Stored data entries
□ □ □ □

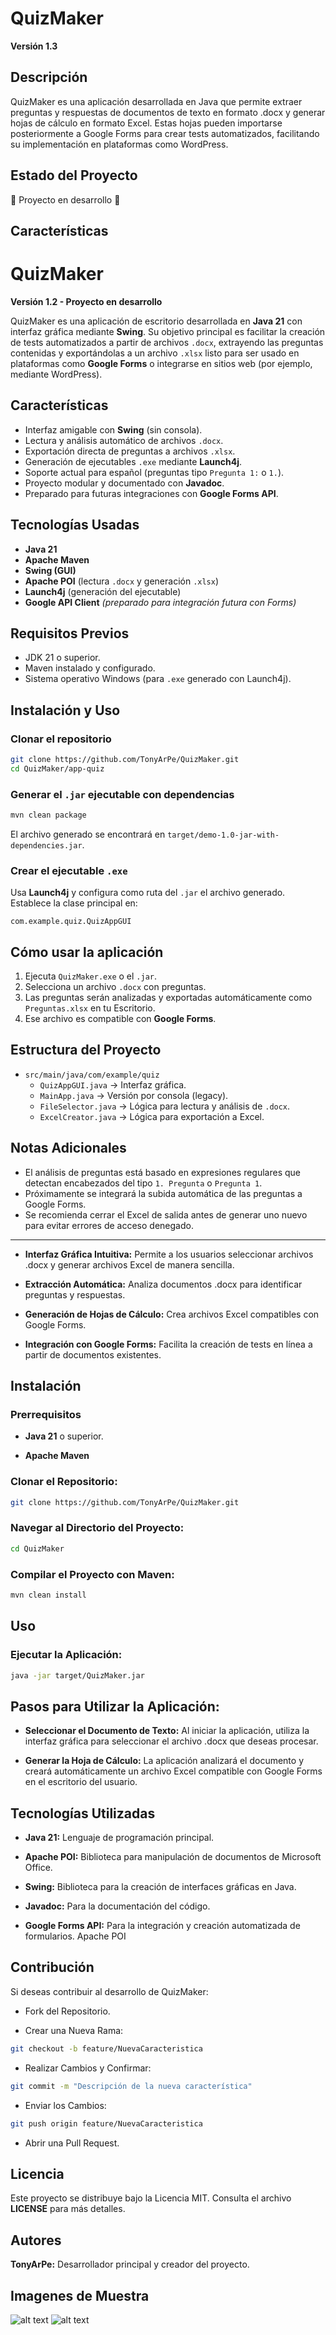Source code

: # QuizMaker

**Versión 1.3**
## Descripción

QuizMaker es una aplicación desarrollada en Java que permite extraer preguntas y respuestas de documentos de texto en formato .docx y generar hojas de cálculo en formato Excel. Estas hojas pueden importarse posteriormente a Google Forms para crear tests automatizados, facilitando su implementación en plataformas como WordPress.​
## Estado del Proyecto

**:construction:** Proyecto en desarrollo :construction:​
## Características
# QuizMaker

**Versión 1.2 - Proyecto en desarrollo**

QuizMaker es una aplicación de escritorio desarrollada en **Java 21** con interfaz gráfica mediante **Swing**. Su objetivo principal es facilitar la creación de tests automatizados a partir de archivos `.docx`, extrayendo las preguntas contenidas y exportándolas a un archivo `.xlsx` listo para ser usado en plataformas como **Google Forms** o integrarse en sitios web (por ejemplo, mediante WordPress).

## Características

- Interfaz amigable con **Swing** (sin consola).
- Lectura y análisis automático de archivos `.docx`.
- Exportación directa de preguntas a archivos `.xlsx`.
- Generación de ejecutables `.exe` mediante **Launch4j**.
- Soporte actual para español (preguntas tipo `Pregunta 1:` o `1.`).
- Proyecto modular y documentado con **Javadoc**.
- Preparado para futuras integraciones con **Google Forms API**.

## Tecnologías Usadas

- **Java 21**
- **Apache Maven**
- **Swing (GUI)**
- **Apache POI** (lectura `.docx` y generación `.xlsx`)
- **Launch4j** (generación del ejecutable)
- **Google API Client** *(preparado para integración futura con Forms)*

## Requisitos Previos

- JDK 21 o superior.
- Maven instalado y configurado.
- Sistema operativo Windows (para `.exe` generado con Launch4j).

## Instalación y Uso

### Clonar el repositorio
```bash
git clone https://github.com/TonyArPe/QuizMaker.git
cd QuizMaker/app-quiz
```

### Generar el `.jar` ejecutable con dependencias
```bash
mvn clean package
```

El archivo generado se encontrará en `target/demo-1.0-jar-with-dependencies.jar`.

### Crear el ejecutable `.exe`
Usa **Launch4j** y configura como ruta del `.jar` el archivo generado. Establece la clase principal en:
```
com.example.quiz.QuizAppGUI
```

## Cómo usar la aplicación

1. Ejecuta `QuizMaker.exe` o el `.jar`.
2. Selecciona un archivo `.docx` con preguntas.
3. Las preguntas serán analizadas y exportadas automáticamente como `Preguntas.xlsx` en tu Escritorio.
4. Ese archivo es compatible con **Google Forms**.

## Estructura del Proyecto

- `src/main/java/com/example/quiz`
  - `QuizAppGUI.java` → Interfaz gráfica.
  - `MainApp.java` → Versión por consola (legacy).
  - `FileSelector.java` → Lógica para lectura y análisis de `.docx`.
  - `ExcelCreator.java` → Lógica para exportación a Excel.

## Notas Adicionales

- El análisis de preguntas está basado en expresiones regulares que detectan encabezados del tipo `1. Pregunta` o `Pregunta 1`.
- Próximamente se integrará la subida automática de las preguntas a Google Forms.
- Se recomienda cerrar el Excel de salida antes de generar uno nuevo para evitar errores de acceso denegado.

---

- **Interfaz Gráfica Intuitiva:** Permite a los usuarios seleccionar archivos .docx y generar archivos Excel de manera sencilla.​

- **Extracción Automática:** Analiza documentos .docx para identificar preguntas y respuestas.​

- **Generación de Hojas de Cálculo:** Crea archivos Excel compatibles con Google Forms.​

- **Integración con Google Forms:** Facilita la creación de tests en línea a partir de documentos existentes.​

## Instalación
### Prerrequisitos

- **Java 21** o superior.​

- **Apache Maven**​

### Clonar el Repositorio:
```bash
git clone https://github.com/TonyArPe/QuizMaker.git
```

### Navegar al Directorio del Proyecto:
```bash
cd QuizMaker
```

### Compilar el Proyecto con Maven:
```bash
mvn clean install
```

## Uso
### Ejecutar la Aplicación:
```bash
java -jar target/QuizMaker.jar
```

## Pasos para Utilizar la Aplicación:

- **Seleccionar el Documento de Texto:** Al iniciar la aplicación, utiliza la interfaz gráfica para seleccionar el archivo .docx que deseas procesar.​

- **Generar la Hoja de Cálculo:** La aplicación analizará el documento y creará automáticamente un archivo Excel compatible con Google Forms en el escritorio del usuario.​

## Tecnologías Utilizadas

- **Java 21:** Lenguaje de programación principal.​

- **Apache POI:** Biblioteca para manipulación de documentos de Microsoft Office.​

- **Swing:** Biblioteca para la creación de interfaces gráficas en Java.​

- **Javadoc:** Para la documentación del código.​

- **Google Forms API:** Para la integración y creación automatizada de formularios.​
    Apache POI

## Contribución

Si deseas contribuir al desarrollo de QuizMaker:

- Fork del Repositorio.

- Crear una Nueva Rama:
```bash
git checkout -b feature/NuevaCaracteristica
```

- Realizar Cambios y Confirmar:
```bash
git commit -m "Descripción de la nueva característica"
```

- Enviar los Cambios:
```bash
git push origin feature/NuevaCaracteristica
```

- Abrir una Pull Request.

## Licencia

Este proyecto se distribuye bajo la Licencia MIT. Consulta el archivo **LICENSE** para más detalles.​
## Autores

**TonyArPe:** Desarrollador principal y creador del proyecto.

## Imagenes de Muestra
![alt text](image.png)
![alt text](image-1.png)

□ □ □ □

__YOUR ASSIGNMENT__. Exactness is what counts here: copy each entry as given and omit its pictures.

__OUTPUT BELOW__.
Source code

: # QuizMaker

**Versión 1.3**
## Descripción

QuizMaker es una aplicación desarrollada en Java que permite extraer preguntas y respuestas de documentos de texto en formato .docx y generar hojas de cálculo en formato Excel. Estas hojas pueden importarse posteriormente a Google Forms para crear tests automatizados, facilitando su implementación en plataformas como WordPress.​
## Estado del Proyecto

**:construction:** Proyecto en desarrollo :construction:​
## Características
# QuizMaker

**Versión 1.2 - Proyecto en desarrollo**

QuizMaker es una aplicación de escritorio desarrollada en **Java 21** con interfaz gráfica mediante **Swing**. Su objetivo principal es facilitar la creación de tests automatizados a partir de archivos `.docx`, extrayendo las preguntas contenidas y exportándolas a un archivo `.xlsx` listo para ser usado en plataformas como **Google Forms** o integrarse en sitios web (por ejemplo, mediante WordPress).

## Características

- Interfaz amigable con **Swing** (sin consola).
- Lectura y análisis automático de archivos `.docx`.
- Exportación directa de preguntas a archivos `.xlsx`.
- Generación de ejecutables `.exe` mediante **Launch4j**.
- Soporte actual para español (preguntas tipo `Pregunta 1:` o `1.`).
- Proyecto modular y documentado con **Javadoc**.
- Preparado para futuras integraciones con **Google Forms API**.

## Tecnologías Usadas

- **Java 21**
- **Apache Maven**
- **Swing (GUI)**
- **Apache POI** (lectura `.docx` y generación `.xlsx`)
- **Launch4j** (generación del ejecutable)
- **Google API Client** *(preparado para integración futura con Forms)*

## Requisitos Previos

- JDK 21 o superior.
- Maven instalado y configurado.
- Sistema operativo Windows (para `.exe` generado con Launch4j).

## Instalación y Uso

### Clonar el repositorio
```bash
git clone https://github.com/TonyArPe/QuizMaker.git
cd QuizMaker/app-quiz
```

### Generar el `.jar` ejecutable con dependencias
```bash
mvn clean package
```

El archivo generado se encontrará en `target/demo-1.0-jar-with-dependencies.jar`.

### Crear el ejecutable `.exe`
Usa **Launch4j** y configura como ruta del `.jar` el archivo generado. Establece la clase principal en:
```
com.example.quiz.QuizAppGUI
```

## Cómo usar la aplicación

1. Ejecuta `QuizMaker.exe` o el `.jar`.
2. Selecciona un archivo `.docx` con preguntas.
3. Las preguntas serán analizadas y exportadas automáticamente como `Preguntas.xlsx` en tu Escritorio.
4. Ese archivo es compatible con **Google Forms**.

## Estructura del Proyecto

- `src/main/java/com/example/quiz`
  - `QuizAppGUI.java` → Interfaz gráfica.
  - `MainApp.java` → Versión por consola (legacy).
  - `FileSelector.java` → Lógica para lectura y análisis de `.docx`.
  - `ExcelCreator.java` → Lógica para exportación a Excel.

## Notas Adicionales

- El análisis de preguntas está basado en expresiones regulares que detectan encabezados del tipo `1. Pregunta` o `Pregunta 1`.
- Próximamente se integrará la subida automática de las preguntas a Google Forms.
- Se recomienda cerrar el Excel de salida antes de generar uno nuevo para evitar errores de acceso denegado.

---

- **Interfaz Gráfica Intuitiva:** Permite a los usuarios seleccionar archivos .docx y generar archivos Excel de manera sencilla.​

- **Extracción Automática:** Analiza documentos .docx para identificar preguntas y respuestas.​

- **Generación de Hojas de Cálculo:** Crea archivos Excel compatibles con Google Forms.​

- **Integración con Google Forms:** Facilita la creación de tests en línea a partir de documentos existentes.​

## Instalación
### Prerrequisitos

- **Java 21** o superior.​

- **Apache Maven**​

### Clonar el Repositorio:
```bash
git clone https://github.com/TonyArPe/QuizMaker.git
```

### Navegar al Directorio del Proyecto:
```bash
cd QuizMaker
```

### Compilar el Proyecto con Maven:
```bash
mvn clean install
```

## Uso
### Ejecutar la Aplicación:
```bash
java -jar target/QuizMaker.jar
```

## Pasos para Utilizar la Aplicación:

- **Seleccionar el Documento de Texto:** Al iniciar la aplicación, utiliza la interfaz gráfica para seleccionar el archivo .docx que deseas procesar.​

- **Generar la Hoja de Cálculo:** La aplicación analizará el documento y creará automáticamente un archivo Excel compatible con Google Forms en el escritorio del usuario.​

## Tecnologías Utilizadas

- **Java 21:** Lenguaje de programación principal.​

- **Apache POI:** Biblioteca para manipulación de documentos de Microsoft Office.​

- **Swing:** Biblioteca para la creación de interfaces gráficas en Java.​

- **Javadoc:** Para la documentación del código.​

- **Google Forms API:** Para la integración y creación automatizada de formularios.​
    Apache POI

## Contribución

Si deseas contribuir al desarrollo de QuizMaker:

- Fork del Repositorio.

- Crear una Nueva Rama:
```bash
git checkout -b feature/NuevaCaracteristica
```

- Realizar Cambios y Confirmar:
```bash
git commit -m "Descripción de la nueva característica"
```

- Enviar los Cambios:
```bash
git push origin feature/NuevaCaracteristica
```

- Abrir una Pull Request.

## Licencia

Este proyecto se distribuye bajo la Licencia MIT. Consulta el archivo **LICENSE** para más detalles.​
## Autores

**TonyArPe:** Desarrollador principal y creador del proyecto.

## Imagenes de Muestra
![alt text](image.png)
![alt text](image-1.png)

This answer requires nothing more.